# Fixed-point property is retract-hereditary

This article gives the statement, and possibly proof, of a topological space property (i.e., fixed-point property) satisfying a topological space metaproperty (i.e., retract-hereditary property of topological spaces)
View all topological space metaproperty satisfactions | View all topological space metaproperty dissatisfactions
Get more facts about fixed-point property |Get facts that use property satisfaction of fixed-point property | Get facts that use property satisfaction of fixed-point property|Get more facts about retract-hereditary property of topological spaces

## Statement

### Verbal statement

Any retract of a topological space having the fixed-point property, also has the fixed-point property.

## Proof

### Proof outline

• Consider a self-map of the retract
• Compose with the retraction to get a self-map of the whole space
• Find a fixed point, and observe that it must be a fixed point of the original self-map

### Proof details

Given: A topological space $X$ satisfying the fixed-point property, a retraction $r:X \to A$ where $A \subset X$ and $r(a) = a$ for all $a \in A$

To prove: $A$ satisfies the fixed-point property

Proof: Let $i$ denote the inclusion of $A$ in $X$.
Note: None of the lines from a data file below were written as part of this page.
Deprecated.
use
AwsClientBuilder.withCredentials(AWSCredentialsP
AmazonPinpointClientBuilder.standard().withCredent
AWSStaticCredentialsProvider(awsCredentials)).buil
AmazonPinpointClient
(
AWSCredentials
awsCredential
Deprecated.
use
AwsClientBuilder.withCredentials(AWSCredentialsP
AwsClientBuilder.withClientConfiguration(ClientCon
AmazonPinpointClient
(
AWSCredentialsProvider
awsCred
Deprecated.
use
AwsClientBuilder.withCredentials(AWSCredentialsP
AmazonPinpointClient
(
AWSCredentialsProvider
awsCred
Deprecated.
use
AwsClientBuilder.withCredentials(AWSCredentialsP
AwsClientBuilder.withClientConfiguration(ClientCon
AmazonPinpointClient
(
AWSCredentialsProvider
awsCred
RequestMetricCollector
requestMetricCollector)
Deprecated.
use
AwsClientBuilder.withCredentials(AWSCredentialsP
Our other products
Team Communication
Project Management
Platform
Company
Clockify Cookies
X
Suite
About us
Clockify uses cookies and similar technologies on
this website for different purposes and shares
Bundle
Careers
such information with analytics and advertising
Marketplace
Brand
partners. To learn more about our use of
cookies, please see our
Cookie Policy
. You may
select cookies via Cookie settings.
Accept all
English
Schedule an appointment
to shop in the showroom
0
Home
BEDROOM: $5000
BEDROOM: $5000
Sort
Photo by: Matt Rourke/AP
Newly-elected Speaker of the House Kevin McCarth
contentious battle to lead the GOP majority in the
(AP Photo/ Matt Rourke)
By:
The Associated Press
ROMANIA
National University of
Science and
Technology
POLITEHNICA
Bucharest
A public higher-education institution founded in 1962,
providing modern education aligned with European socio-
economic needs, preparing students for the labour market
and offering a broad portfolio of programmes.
Consider any continuous map $f:A \to A$. We need to show that $f$ has a fixed point in $A$. Consider the composition $g = i \circ f \circ r$. This is a map from $X$ to $X$ that first retracts to $A$, then applies $f$, and then views the resulting point of $A$ as a point in $X$. $g$ is a composite of continuous maps, so $g$ is continuous. Since $X$ has the fixed-point property, there exists $x \in X$ such that $g(x) = x$.

But by construction, $g(x)$ is actually inside $A$, so in fact $x \in A$. But if $x \in A$, $r(x) = x$, so we conclude that $x = g(x) = f(r(x)) = f(x)$. Thus, $x \in A$ is a fixed point of $f$, completing the proof.